提示文>
"""

初日の出

毎年、松山にいて晴れているときは、城山に登って初日の出を拝むことにしている。
松山城は、津山城・姫路城にならぶ日本三大連立式平山城だそうで、松山市のランドマークだが
ふだん登るのは主に観光客である。


元旦の日の出を見たからといってどうなるわけでもないのだが、一昨年は雨が降っていて、去年は
酔いつぶれていて行かなかったので、久しぶりだし出かけてみた。


ふつうの人が徒歩で登ると、15分から20分ぐらいだろうか。
けっこうしんどかったが、日の出が見える場所には大勢の人がいた。年配の人、若者、家族連れが
中心で、私のように一人で来ているオッサンはあまりいなかったと思う。


初日の出を待つ間は、ただただ明るくなっていく山の向こうをぼーっと見ているだけで退屈である。
そうすると、辛抱のきかない若者たちは喋って間をもたせようとする。
この会話を聞くともなしに聞いていると、あまりの内容のなさにイラッとする。


そういえば、10年以上前だったか、親子で来ていた家族の子供が、雲間から太陽がなかなか出ない
ので
「太陽がお布団をかぶって出てこないね」
と言い放った。
小学5年生ぐらいの男の子だった。
なんかうまいこと言ったつもりかもしれんが、周りはいたたまれない空気になったぞ。


7時33分ごろようやく太陽が出てきて、見に来た人がいっせいにデジカメや携帯を取り出して写真を
撮り始めた。
偶然、兄がそれをふもとから見ていたらしく、遠くからでもフラッシュがピカピカ光るのがわかった
そうだ。

松山城から見た初日の出)

"""

短い練習> 初日の出の文のうち、「初日の出を待つ間は、ただただ」から始まり「小学5年生ぐらいの男の子だった。」まで続く部分を、一字も変えずに書き写してください。 記録は別の出典から取ったものです。

項目一覧>
"""

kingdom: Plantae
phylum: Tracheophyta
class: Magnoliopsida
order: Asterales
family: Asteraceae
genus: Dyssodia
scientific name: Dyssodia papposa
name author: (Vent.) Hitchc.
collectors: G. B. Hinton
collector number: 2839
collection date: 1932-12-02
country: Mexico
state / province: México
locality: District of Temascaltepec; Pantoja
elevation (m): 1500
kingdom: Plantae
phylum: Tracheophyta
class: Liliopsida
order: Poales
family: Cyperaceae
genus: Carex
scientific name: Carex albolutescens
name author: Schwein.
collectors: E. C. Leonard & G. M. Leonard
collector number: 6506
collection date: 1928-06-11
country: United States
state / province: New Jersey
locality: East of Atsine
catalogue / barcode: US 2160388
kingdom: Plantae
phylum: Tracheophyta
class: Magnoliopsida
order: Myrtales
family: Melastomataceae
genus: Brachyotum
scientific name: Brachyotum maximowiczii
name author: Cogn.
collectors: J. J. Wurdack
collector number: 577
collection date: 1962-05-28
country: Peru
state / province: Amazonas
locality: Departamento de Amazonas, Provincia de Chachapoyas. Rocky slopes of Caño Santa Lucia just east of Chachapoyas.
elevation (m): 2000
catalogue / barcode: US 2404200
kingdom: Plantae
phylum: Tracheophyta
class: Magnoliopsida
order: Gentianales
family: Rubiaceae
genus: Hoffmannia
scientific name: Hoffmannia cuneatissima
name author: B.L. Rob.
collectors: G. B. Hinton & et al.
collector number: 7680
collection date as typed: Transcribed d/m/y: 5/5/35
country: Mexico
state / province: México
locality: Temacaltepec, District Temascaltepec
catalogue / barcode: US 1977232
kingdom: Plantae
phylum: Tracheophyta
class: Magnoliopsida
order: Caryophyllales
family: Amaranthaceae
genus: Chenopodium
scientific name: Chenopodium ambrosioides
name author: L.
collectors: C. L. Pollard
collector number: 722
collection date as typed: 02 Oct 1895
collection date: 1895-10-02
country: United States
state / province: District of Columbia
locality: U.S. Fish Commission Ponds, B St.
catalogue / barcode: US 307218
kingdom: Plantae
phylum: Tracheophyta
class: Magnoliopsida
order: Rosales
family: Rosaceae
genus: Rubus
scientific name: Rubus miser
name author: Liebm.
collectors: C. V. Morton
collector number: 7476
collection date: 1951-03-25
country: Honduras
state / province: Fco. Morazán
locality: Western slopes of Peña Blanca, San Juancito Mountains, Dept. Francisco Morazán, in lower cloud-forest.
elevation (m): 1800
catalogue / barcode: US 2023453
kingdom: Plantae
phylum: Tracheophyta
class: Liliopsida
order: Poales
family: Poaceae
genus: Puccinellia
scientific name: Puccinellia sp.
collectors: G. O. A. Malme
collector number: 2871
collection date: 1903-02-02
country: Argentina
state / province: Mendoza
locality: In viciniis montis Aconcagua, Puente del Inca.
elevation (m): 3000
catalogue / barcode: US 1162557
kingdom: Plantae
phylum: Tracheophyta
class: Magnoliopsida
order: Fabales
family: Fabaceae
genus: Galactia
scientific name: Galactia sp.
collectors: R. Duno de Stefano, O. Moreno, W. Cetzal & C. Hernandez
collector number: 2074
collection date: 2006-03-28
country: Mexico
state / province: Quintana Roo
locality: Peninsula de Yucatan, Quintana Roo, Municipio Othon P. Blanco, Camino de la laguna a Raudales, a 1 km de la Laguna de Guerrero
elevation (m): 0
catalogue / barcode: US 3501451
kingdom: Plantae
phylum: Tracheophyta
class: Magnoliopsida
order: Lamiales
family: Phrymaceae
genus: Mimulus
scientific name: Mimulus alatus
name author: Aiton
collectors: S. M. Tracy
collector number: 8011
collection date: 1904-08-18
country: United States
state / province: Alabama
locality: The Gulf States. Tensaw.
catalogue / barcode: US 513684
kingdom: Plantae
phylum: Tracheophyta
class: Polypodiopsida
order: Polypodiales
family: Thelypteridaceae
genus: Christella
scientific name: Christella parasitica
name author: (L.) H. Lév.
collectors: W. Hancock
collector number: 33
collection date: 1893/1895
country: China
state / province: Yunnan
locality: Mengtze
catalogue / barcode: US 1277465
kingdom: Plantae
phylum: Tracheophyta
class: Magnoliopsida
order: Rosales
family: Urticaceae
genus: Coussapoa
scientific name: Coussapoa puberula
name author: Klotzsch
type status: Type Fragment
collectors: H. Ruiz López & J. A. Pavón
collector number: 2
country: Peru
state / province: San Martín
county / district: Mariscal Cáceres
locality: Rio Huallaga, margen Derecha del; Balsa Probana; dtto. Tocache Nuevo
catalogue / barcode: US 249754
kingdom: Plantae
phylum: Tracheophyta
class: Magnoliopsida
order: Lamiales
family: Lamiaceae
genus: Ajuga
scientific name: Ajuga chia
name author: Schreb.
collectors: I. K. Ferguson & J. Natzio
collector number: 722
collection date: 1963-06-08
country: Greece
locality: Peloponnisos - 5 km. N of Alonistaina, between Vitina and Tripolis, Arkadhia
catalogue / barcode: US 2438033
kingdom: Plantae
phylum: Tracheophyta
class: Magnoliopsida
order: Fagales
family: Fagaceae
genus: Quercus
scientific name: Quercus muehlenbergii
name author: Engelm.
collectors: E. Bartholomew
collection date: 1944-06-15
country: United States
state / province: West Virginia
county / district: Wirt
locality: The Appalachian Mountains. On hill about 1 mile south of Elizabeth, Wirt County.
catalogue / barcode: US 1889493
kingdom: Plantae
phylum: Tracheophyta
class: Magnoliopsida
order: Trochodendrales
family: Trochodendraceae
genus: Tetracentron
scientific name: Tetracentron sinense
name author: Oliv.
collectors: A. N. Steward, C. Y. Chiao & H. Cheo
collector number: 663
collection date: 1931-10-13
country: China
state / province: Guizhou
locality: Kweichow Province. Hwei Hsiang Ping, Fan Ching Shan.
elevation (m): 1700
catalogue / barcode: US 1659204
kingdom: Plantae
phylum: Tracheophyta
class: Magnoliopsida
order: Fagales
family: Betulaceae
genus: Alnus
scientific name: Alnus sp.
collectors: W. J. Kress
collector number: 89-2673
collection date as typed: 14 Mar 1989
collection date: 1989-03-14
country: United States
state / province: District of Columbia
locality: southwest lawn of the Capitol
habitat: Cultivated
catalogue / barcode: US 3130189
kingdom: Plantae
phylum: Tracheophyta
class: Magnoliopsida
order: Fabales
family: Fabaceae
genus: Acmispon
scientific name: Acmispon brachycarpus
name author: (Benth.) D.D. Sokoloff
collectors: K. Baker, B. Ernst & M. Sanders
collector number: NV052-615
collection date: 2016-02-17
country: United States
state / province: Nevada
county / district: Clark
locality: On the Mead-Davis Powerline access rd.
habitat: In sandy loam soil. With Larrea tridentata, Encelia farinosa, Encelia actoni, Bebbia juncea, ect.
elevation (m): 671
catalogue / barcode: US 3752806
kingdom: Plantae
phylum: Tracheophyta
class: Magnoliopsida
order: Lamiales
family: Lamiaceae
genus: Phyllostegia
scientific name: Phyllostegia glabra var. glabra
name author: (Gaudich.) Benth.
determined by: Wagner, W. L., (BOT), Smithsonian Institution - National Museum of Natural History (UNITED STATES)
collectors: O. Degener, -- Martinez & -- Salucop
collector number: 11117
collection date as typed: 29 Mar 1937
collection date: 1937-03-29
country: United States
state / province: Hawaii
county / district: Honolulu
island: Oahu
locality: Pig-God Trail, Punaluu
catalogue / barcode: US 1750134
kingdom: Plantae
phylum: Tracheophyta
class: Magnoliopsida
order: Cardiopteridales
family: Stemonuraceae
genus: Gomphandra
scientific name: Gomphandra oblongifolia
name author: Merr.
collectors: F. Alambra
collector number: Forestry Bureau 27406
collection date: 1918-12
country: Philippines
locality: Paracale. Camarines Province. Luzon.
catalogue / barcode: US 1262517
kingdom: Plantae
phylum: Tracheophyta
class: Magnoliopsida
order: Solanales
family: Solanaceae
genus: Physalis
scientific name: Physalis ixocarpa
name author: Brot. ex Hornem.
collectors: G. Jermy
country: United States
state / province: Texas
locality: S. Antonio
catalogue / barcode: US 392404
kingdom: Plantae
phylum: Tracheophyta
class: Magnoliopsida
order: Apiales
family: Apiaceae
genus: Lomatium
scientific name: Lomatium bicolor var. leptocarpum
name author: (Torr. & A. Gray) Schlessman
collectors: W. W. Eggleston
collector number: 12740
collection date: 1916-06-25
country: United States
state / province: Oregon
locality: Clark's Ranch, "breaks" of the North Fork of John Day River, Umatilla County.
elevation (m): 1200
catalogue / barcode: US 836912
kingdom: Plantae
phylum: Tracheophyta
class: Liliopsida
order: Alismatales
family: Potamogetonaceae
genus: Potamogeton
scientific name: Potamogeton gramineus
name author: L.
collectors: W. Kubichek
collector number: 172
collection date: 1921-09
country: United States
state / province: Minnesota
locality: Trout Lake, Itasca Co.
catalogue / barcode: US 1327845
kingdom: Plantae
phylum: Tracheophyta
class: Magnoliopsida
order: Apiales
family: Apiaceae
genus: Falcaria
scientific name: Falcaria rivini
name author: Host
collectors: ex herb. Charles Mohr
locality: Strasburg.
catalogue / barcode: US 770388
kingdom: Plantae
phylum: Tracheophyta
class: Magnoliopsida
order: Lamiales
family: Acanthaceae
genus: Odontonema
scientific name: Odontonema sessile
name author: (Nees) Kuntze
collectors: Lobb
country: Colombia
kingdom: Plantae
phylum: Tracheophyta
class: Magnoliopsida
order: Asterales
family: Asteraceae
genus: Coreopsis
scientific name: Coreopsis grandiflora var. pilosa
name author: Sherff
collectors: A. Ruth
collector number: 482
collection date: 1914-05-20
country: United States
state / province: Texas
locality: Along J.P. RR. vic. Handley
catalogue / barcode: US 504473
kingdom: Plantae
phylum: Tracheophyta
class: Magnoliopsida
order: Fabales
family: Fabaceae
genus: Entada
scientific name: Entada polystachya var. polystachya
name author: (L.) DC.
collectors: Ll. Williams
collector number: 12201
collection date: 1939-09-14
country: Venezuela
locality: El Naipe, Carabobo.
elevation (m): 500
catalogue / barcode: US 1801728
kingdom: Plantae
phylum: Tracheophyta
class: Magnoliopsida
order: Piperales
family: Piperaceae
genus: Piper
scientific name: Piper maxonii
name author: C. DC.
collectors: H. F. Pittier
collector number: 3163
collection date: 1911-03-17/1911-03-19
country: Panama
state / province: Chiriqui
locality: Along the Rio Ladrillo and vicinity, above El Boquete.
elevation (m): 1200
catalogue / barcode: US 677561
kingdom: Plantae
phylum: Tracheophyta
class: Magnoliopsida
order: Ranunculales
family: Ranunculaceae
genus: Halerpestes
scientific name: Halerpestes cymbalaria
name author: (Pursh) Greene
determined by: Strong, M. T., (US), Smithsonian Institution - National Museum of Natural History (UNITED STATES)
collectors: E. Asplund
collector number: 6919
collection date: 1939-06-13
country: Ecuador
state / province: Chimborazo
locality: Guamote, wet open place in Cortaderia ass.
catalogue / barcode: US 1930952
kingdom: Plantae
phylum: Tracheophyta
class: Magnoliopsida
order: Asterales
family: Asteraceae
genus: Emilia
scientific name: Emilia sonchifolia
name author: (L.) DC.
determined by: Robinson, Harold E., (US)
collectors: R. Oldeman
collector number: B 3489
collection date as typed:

"""

出力全文>
初日の出を待つ間は、ただただ明るくなっていく山の向こうをぼーっと見ているだけで退屈である。
そうすると、辛抱のきかない若者たちは喋って間をもたせようとする。
この会話を聞くともなしに聞いていると、あまりの内容のなさにイラッとする。


そういえば、10年以上前だったか、親子で来ていた家族の子供が、雲間から太陽がなかなか出ない
ので
「太陽がお布団をかぶって出てこないね」
と言い放った。
小学5年生ぐらいの男の子だった。